WHAT YOU WILL DO
Using the listing below, select the lines with the word "yield" and copy them.

● ● ● ● ● ● ●

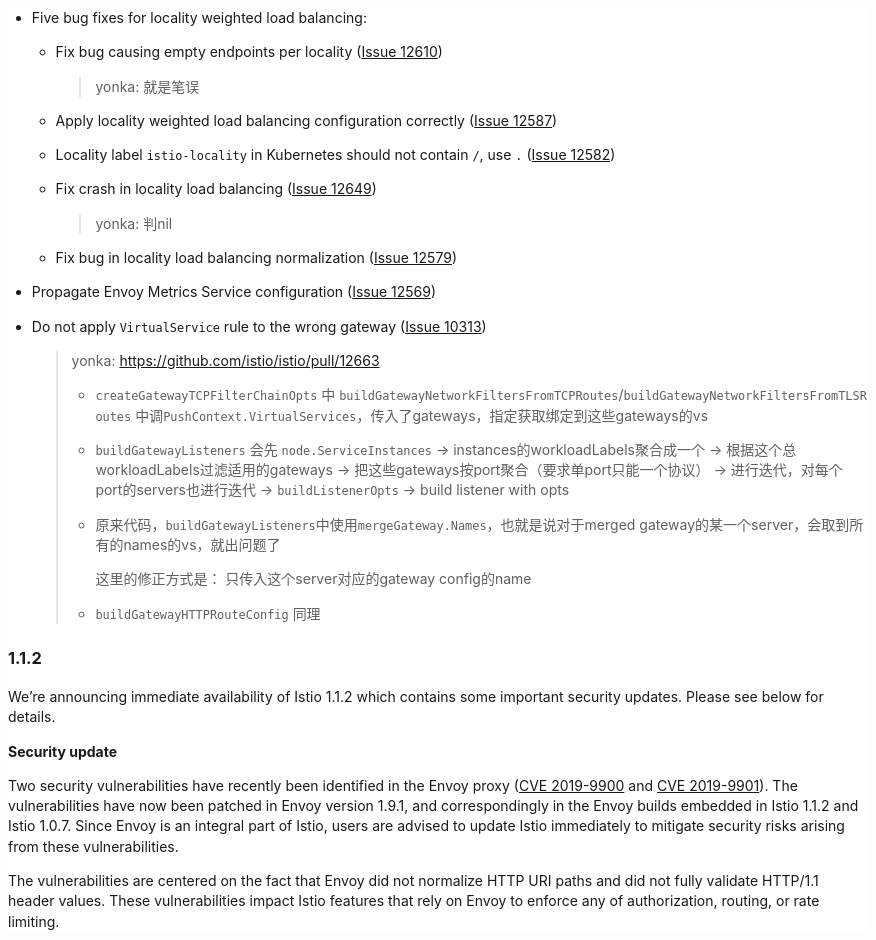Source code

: - Five bug fixes for locality weighted load balancing:
  - Fix bug causing empty endpoints per locality ([Issue 12610](https://github.com/istio/istio/issues/12610))
  
    > yonka: 就是笔误
  
  - Apply locality weighted load balancing configuration correctly ([Issue 12587](https://github.com/istio/istio/issues/12587))
  
  - Locality label `istio-locality` in Kubernetes should not contain `/`, use `.` ([Issue 12582](https://github.com/istio/istio/issues/12582))
  
  - Fix crash in locality load balancing ([Issue 12649](https://github.com/istio/istio/pull/12649))
  
    > yonka: 判nil
  
  - Fix bug in locality load balancing normalization ([Issue 12579](https://github.com/istio/istio/pull/12579))
  
- Propagate Envoy Metrics Service configuration ([Issue 12569](https://github.com/istio/istio/issues/12569))

- Do not apply `VirtualService` rule to the wrong gateway ([Issue 10313](https://github.com/istio/istio/issues/10313))

  > yonka: https://github.com/istio/istio/pull/12663
  >
  > * `createGatewayTCPFilterChainOpts` 中 `buildGatewayNetworkFiltersFromTCPRoutes`/`buildGatewayNetworkFiltersFromTLSRoutes` 中调`PushContext.VirtualServices`，传入了gateways，指定获取绑定到这些gateways的vs
  >
  > * `buildGatewayListeners` 会先 `node.ServiceInstances` -> instances的workloadLabels聚合成一个 -> 根据这个总workloadLabels过滤适用的gateways -> 把这些gateways按port聚合（要求单port只能一个协议） -> 进行迭代，对每个port的servers也进行迭代 -> `buildListenerOpts` -> build listener with opts
  >
  > * 原来代码，`buildGatewayListeners`中使用`mergeGateway.Names`，也就是说对于merged gateway的某一个server，会取到所有的names的vs，就出问题了
  >
  >   这里的修正方式是： 只传入这个server对应的gateway config的name
  >
  > * `buildGatewayHTTPRouteConfig` 同理

### 1.1.2

We’re announcing immediate availability of Istio 1.1.2 which contains some important security updates. Please see below for details.



**Security update**

Two security vulnerabilities have recently been identified in the Envoy proxy ([CVE 2019-9900](https://cve.mitre.org/cgi-bin/cvename.cgi?name=CVE-2019-9900) and [CVE 2019-9901](https://cve.mitre.org/cgi-bin/cvename.cgi?name=CVE-2019-9901)). The vulnerabilities have now been patched in Envoy version 1.9.1, and correspondingly in the Envoy builds embedded in Istio 1.1.2 and Istio 1.0.7. Since Envoy is an integral part of Istio, users are advised to update Istio immediately to mitigate security risks arising from these vulnerabilities.

The vulnerabilities are centered on the fact that Envoy did not normalize HTTP URI paths and did not fully validate HTTP/1.1 header values. These vulnerabilities impact Istio features that rely on Envoy to enforce any of authorization, routing, or rate limiting.
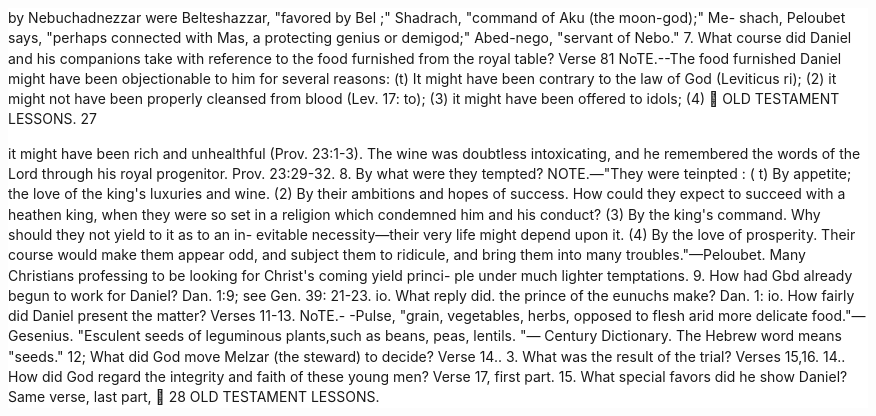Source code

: by Nebuchadnezzar were Belteshazzar, "favored by Bel ;"
Shadrach, "command of Aku (the moon-god);" Me-
shach, Peloubet says, "perhaps connected with Mas, a
protecting genius or demigod;" Abed-nego, "servant of
Nebo."
     7. What course did Daniel and his companions
take with reference to the food furnished from the
royal table? Verse 81
   NoTE.--The food furnished Daniel might have been
objectionable to him for several reasons: (t) It might
have been contrary to the law of God (Leviticus ri); (2)
it might not have been properly cleansed from blood
(Lev. 17: to); (3) it might have been offered to idols; (4)
             OLD TESTAMENT LESSONS.                     27

it might have been rich and unhealthful (Prov. 23:1-3).
The wine was doubtless intoxicating, and he remembered
the words of the Lord through his royal progenitor.
Prov. 23:29-32.
      8. By what were they tempted?
    NOTE.—"They were teinpted : ( t) By appetite; the love
of the king's luxuries and wine. (2) By their ambitions and
hopes of success. How could they expect to succeed
with a heathen king, when they were so set in a religion
 which condemned him and his conduct? (3) By the king's
command. Why should they not yield to it as to an in-
 evitable necessity—their very life might depend upon it.
 (4) By the love of prosperity. Their course would make
 them appear odd, and subject them to ridicule, and bring
 them into many troubles."—Peloubet. Many Christians
 professing to be looking for Christ's coming yield princi-
 ple under much lighter temptations.
      9. How had Gbd already begun to work for
 Daniel? Dan. 1:9; see Gen. 39: 21-23.
     io. What reply did. the prince of the eunuchs
 make? Dan. 1: io.
          How fairly did Daniel present the matter?
 Verses 11-13.
    NoTE.- -Pulse, "grain, vegetables, herbs, opposed to
  flesh arid more delicate food."—Gesenius. "Esculent
 seeds of leguminous plants,such as beans, peas, lentils. "—
  Century Dictionary. The Hebrew word means "seeds."
     12; What did God move Melzar (the steward)
  to decide? Verse 14..
       3. What was the result of the trial? Verses
  15,16.
     14.. How did God regard the integrity and faith
  of these young men? Verse 17, first part.
     15. What special favors did he show Daniel?
  Same verse, last part,
 28               OLD TESTAMENT LESSONS.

● ● ● ● ● ● ●

OUTPUT BELOW
command. Why should they not yield to it as to an in-
 professing to be looking for Christ's coming yield princi-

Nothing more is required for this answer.